Tuesday, September 26, 2023

Custom User model

With this blog post, I will get started with the code. The code for the project can be found in the repository:

 Github repo

Besides the usual Django project setup, for now the environment variables such as SECRET_KEY have been defined in a file env.py file which is importing in settings.py file. The variables that need to be defined are specified in env_example.py file. There are definitely more elegant ways to do this, but that can come later when I am about to deploy a first version.

Though I intend to only collect the email of a user as required info, I thought it best to define a custom user model rather than use the User model that is present in django.contrib.auth.models. This is done with:

class User(AbstractUser):
    '''User model for authentication and authorization'''

    def save(self, *args, **kwargs):
        '''Username validation during save to db'''
        try:
            validate_email(self.username)
        except:
            raise ValidationError('Username must be a valid email')
        else:
            super().save(*args, **kwargs)

    def clean_fields(self, exclude=None):
        '''Ensure that username is a valid email in Admin dashboard.'''
        try:
            validate_email(self.username)
        except:
            raise ValidationError('Username must be a valid email')

The custom User model being defined imports AbstractUser model from django.contrib.auth.models. This provides all the working features of the in-built User model without creating a database table. For now, all I wish to do is enforce the requirement that the username should be a valid email. For that, I overrode two methods – clean_fields and save. The clean_fields method works when a form is filled such as in the Admin dashboard. Since this will be a REST API, users will be created using User.objects.create() method, and this method does not call the clean_fields model method. So, it is necessary to override the save() model method as well. Having only the save() method and omitting the clean_fields() method is possible, but when using the Admin dashboard, this will result in an exception that breaks the server rather than a nice error message in the form field.

I wrote a test for this right away in the tests.py file:

def test_username_only_email():
    '''Test that the username can only be a valid email'''

    # Passing test with valid email
    user1 = User(username='someuser@domain.com')
    user1.set_password('somepasswordfortest')
    user1.save()
    users_in_db = User.objects.all().count()
    assert users_in_db == 1

    # Failing test with normal text instead of email
    with pytest.raises(Exception):
        user2 = User(username='someuser')
        user2.set_password('someotherpassword')
        user2.save()

    users_in_db = User.objects.all().count()
    assert users_in_db == 1

The test creates a user with the username being a valid email and verifies that there is now one user created in the database. The test then tries to create a user with a username not being an email address and verifies that an exception is raised.

Monday, September 25, 2023

Launching the online course web application

 After making a few attempts at building web apps and abandoning them after a few months, I finally found a project that I feel I can effectively use. As the creator of online courses, their hosting and management is fairly critical to the Python Power Electronics project. The courses are currently hosted on Udemy which has done quite a good job in terms of providing instructors a nice interface for hosting courses. However, to begin with, a fairly significant share of the course revenue goes to Udemy. Moreover, with Udemy choosing a new pricing strategy that changes dynamically, my courses are unaffordable to most students unless they are on sale. For this reason, a very useful web app will be one that allows me to host courses on my own website while providing most of the facilities that Udemy does.

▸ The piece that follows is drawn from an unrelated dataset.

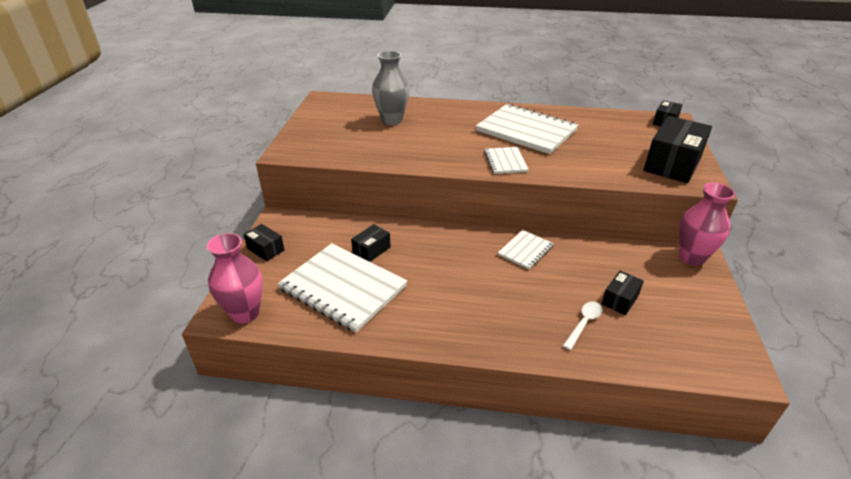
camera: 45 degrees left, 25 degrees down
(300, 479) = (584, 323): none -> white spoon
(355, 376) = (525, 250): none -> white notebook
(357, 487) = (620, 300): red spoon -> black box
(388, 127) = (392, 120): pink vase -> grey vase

As always, this project will be completely open source as that is largely my philosophy behind software. I have been using open-source software for close to twenty years and for the past decade almost exclusively open-source software. The hope is that the code can be used by another instructor to host his or her courses online.

The backend for the app will be Django and Django Rest Framework (DRF). In terms of the database, I have not decided yet, but will probably be MySQL or Postgres. For the frontend, I would like to experiment. I have sworn by Angular for the past several years, but have been forced to use React for a few projects. I have always preferred Angular over React, but there are a few aspects to React that are interesting and might be worth digging deeper with a side-project. I learned Flutter for mobile app development a while back, but did nothing with it. This might be the time to start using Flutter, and if a React app is ready, some of the state management can be transferred to the Flutter app.

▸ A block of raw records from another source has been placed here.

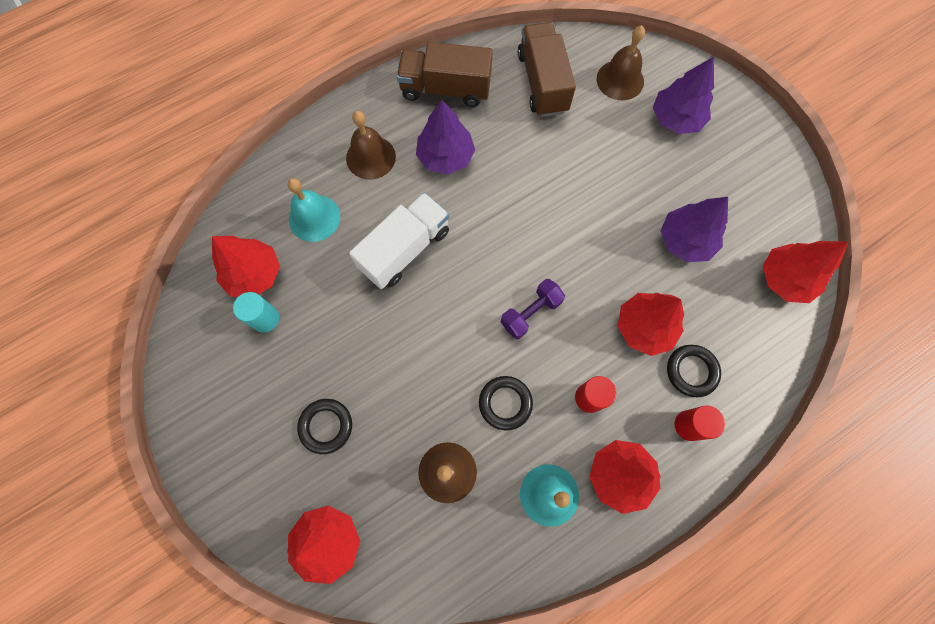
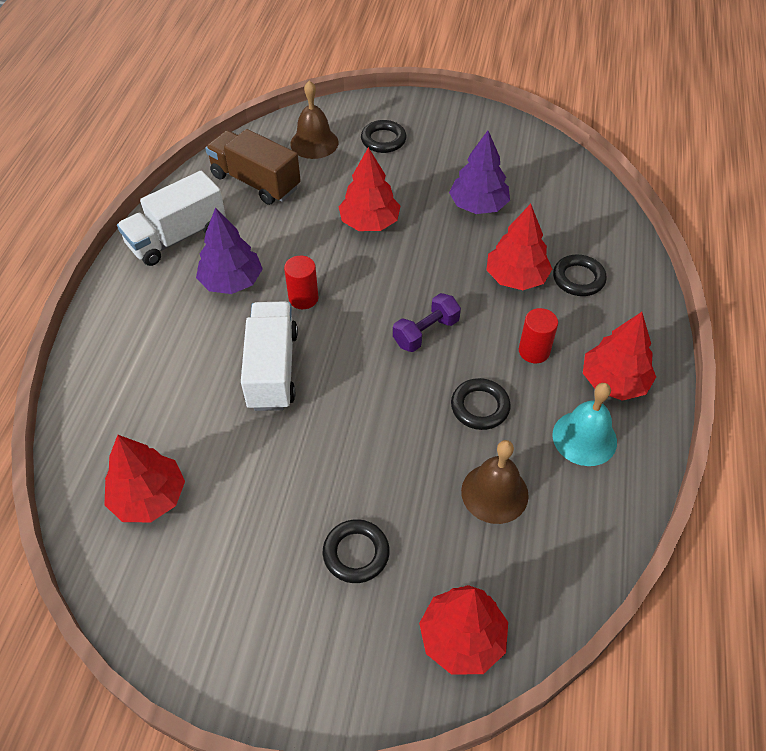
camera: 45 degrees left, 20 degrees down
(265, 318) = (201, 522): turquoise cylinder -> none
(314, 218) = (160, 409): turquoise bell -> none
(370, 157) = (163, 328): brown bell -> none
(445, 89) = (177, 237): brown truck -> white truck
(530, 313) = (426, 332): purple dumbbell -> purple dumbbell turned 45 degrees clockwise
(676, 119) = (383, 140): purple tree -> black ring
(689, 425) = (617, 312): red cylinder -> red cylinder (303, 298)
(785, 279) = (567, 181): red tree -> red tree (369, 222)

The last bits are testing, DevOps and security. All of these are domains where I have dabbled in over the past few years with many projects. I would like to use them extensively with this project. So, the hope is to test every bit of code. For the backend, I will be using Pytest, for React it will be Jest, for Angular it will be Jasmine. In terms of DevOps, all deployment will be done using Docker containers. But besides, I would also like to automate the deployment by using Jenkins. In terms of security, I will be using a number of tools. For Static Application Security Testing (SAST), I will be using add-ons with Visual Studio Code such as HCL AppScan which highlights security issues as files are saved. For Penetration Testing, I will be using OWASP ZAP Penetration tester and also some other tools as I learn more on web application security.

Since I do see myself using this web app, I hope I will be motivated to build it consistently over the next few months. I hope it will also be a good learning experience just like the circuit simulator was.